A 16-year-old boy, Spencer Smith, has died by committing suicide after feeling locked at home as a result of COVID-19 pandemic which led to isolation and virtual learning by students.
According to Daily Mail, the teenager, a sophomore at Brunswick High School who worked two jobs and loved football, died on Friday, December 4, 2020, leaving behind a note revealing that he felt like he was ‘locked in this house’, as reported by NBC News.
Spencer’s devastated father, Jay Smith, has spoken out to warn other parents that ‘social distance ain’t working for the kids’ as he said his family didn’t realise the ‘pain’ his son was in.
Students all across America have been forced to adjust to a new normal as many schools have switched to at least partial virtual learning, with coronavirus cases, deaths and hospitalizations continuing to soar. Before he died, Spencer’s dad said he had been feeling isolated from his friends, had stopped playing football and was taking more naps.
Most of his classes at Brunswick High School had moved online with one day of in-person learning.
Spencer still felt isolated from his friends going in one day a week so then asked his parents if he could stay home then as well, Smith said.
‘The social distance ain’t working for the kids. I mean, the kids are having it hard,’ Smith told WMTW.
At home, Spencer struggled with spending so much time alone and his grades also slipped.
Smith said his son then struggled, even more, when his dreams of being a lineman for the school football team were dashed.
Spencer had been training all summer but the sport was replaced by flag football, meaning he thought he wouldn’t get to play.
‘As soon as he found out it wasn’t going to be a regular football season, looking back, we noticed he stopped working out,’ Smith told WMTW.
‘He stopped riding his bike as much to the point he didn’t even work out anymore. Instead of working out, he took naps.
‘Thinking back, last few months, we realized we missed catching the signs that things were getting worse for him.’
Spencer’s mom Angela Smith also wrote about her son’s struggles during the pandemic in a Facebook post the day after he died.
‘This remote learning is c**p. I just lost a son because he couldn’t be with his friends. He was trapped in the house,’ she wrote.
‘He felt like he lost his friends and had a hard time with his school work. He felt he had no future. He hated what society was becoming. So he took the easy way out.

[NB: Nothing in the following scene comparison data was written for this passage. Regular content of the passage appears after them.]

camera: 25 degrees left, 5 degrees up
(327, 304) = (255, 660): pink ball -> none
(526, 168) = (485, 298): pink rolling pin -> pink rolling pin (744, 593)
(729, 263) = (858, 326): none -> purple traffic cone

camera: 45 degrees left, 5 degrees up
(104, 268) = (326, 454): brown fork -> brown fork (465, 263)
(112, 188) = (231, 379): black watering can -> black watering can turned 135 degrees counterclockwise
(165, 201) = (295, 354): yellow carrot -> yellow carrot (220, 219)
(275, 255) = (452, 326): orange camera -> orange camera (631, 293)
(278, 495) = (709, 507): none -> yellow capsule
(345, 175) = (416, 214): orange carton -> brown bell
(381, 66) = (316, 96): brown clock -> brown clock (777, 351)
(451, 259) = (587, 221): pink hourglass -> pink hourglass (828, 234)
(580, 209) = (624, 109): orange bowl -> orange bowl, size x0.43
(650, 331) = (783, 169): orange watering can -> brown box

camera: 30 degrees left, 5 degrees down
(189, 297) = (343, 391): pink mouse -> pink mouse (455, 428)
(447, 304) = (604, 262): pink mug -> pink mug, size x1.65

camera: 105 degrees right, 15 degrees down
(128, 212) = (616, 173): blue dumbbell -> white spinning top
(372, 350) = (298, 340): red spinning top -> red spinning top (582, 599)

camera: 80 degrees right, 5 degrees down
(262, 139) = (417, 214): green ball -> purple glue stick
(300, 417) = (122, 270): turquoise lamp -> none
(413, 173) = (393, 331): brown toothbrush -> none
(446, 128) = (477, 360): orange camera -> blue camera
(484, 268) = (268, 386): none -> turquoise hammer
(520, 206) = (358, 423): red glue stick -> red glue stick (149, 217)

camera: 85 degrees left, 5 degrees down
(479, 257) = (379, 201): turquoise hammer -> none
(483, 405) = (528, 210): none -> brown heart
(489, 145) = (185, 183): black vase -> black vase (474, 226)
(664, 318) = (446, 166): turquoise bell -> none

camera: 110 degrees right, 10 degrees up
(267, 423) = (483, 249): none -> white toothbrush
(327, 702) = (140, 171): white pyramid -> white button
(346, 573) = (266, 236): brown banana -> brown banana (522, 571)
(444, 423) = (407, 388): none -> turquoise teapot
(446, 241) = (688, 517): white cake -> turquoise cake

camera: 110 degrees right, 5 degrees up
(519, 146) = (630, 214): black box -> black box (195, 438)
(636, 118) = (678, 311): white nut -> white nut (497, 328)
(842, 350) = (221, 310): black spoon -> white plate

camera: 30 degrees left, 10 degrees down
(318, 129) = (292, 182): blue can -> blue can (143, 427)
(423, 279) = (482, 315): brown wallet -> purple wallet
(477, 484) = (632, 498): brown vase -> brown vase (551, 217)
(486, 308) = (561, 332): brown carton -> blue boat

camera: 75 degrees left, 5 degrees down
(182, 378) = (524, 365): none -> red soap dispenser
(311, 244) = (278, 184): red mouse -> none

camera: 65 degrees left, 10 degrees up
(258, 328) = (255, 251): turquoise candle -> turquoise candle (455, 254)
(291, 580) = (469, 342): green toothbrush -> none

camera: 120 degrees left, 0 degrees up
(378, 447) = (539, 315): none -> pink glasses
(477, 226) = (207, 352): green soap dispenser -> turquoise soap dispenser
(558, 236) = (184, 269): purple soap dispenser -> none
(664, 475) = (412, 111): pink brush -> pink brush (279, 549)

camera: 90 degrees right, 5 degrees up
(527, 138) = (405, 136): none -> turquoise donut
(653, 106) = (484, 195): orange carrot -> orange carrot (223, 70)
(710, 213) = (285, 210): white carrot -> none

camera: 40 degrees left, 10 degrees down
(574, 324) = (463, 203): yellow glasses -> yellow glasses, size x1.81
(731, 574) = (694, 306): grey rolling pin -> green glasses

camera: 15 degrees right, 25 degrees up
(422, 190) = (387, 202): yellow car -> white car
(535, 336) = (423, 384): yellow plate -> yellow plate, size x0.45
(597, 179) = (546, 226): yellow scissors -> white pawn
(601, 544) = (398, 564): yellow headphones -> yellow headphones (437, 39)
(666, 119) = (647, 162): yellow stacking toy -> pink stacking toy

‘Parents please take everything your kids are saying seriously. Give them a huge hug and don’t let go. You never know if it will be the last time. This house is so quiet now. I would give anything to have the noise back.’
Spencer left a note for his parents the day he died, telling them that he felt locked in the house and felt he was growing apart from his friends, NBC reported.
Spencer’s dad told WMTW he wanted to share his son’s story as a warning that teens and young people are struggling due to the pandemic and should be able to get back to in-person learning.
‘He was a fun-loving kid, but we didn’t see the pain that apparently he was in,’ Smith said.
‘I’m not doing this about Spencer. I’m not trying to talk to you about Spencer. I’m talking about all teenagers and the way they feel.’
He paid tribute to his son saying he ‘wasn’t average’ and was ‘fun-loving’.
‘He wasn’t average. He was our son. But that’s not the life he wanted. He wanted more out of life. He wanted everything out of life,’ Smith said.
‘He was a fun-loving kid, but we didn’t see the pain that apparently he was in.’
A vigil was held for Spencer in downtown Brunswick Tuesday night.
Mental health issues, particularly among young adults, have increased during the pandemic, according to research from the CDC.
During late June, 40 per cent of American adults reported struggling with mental health or substance abuse issues.
Younger adults, racial/ethnic minorities, essential workers, and unpaid adult caregivers were worst affected by COVID-19 associated mental health challenges, it found.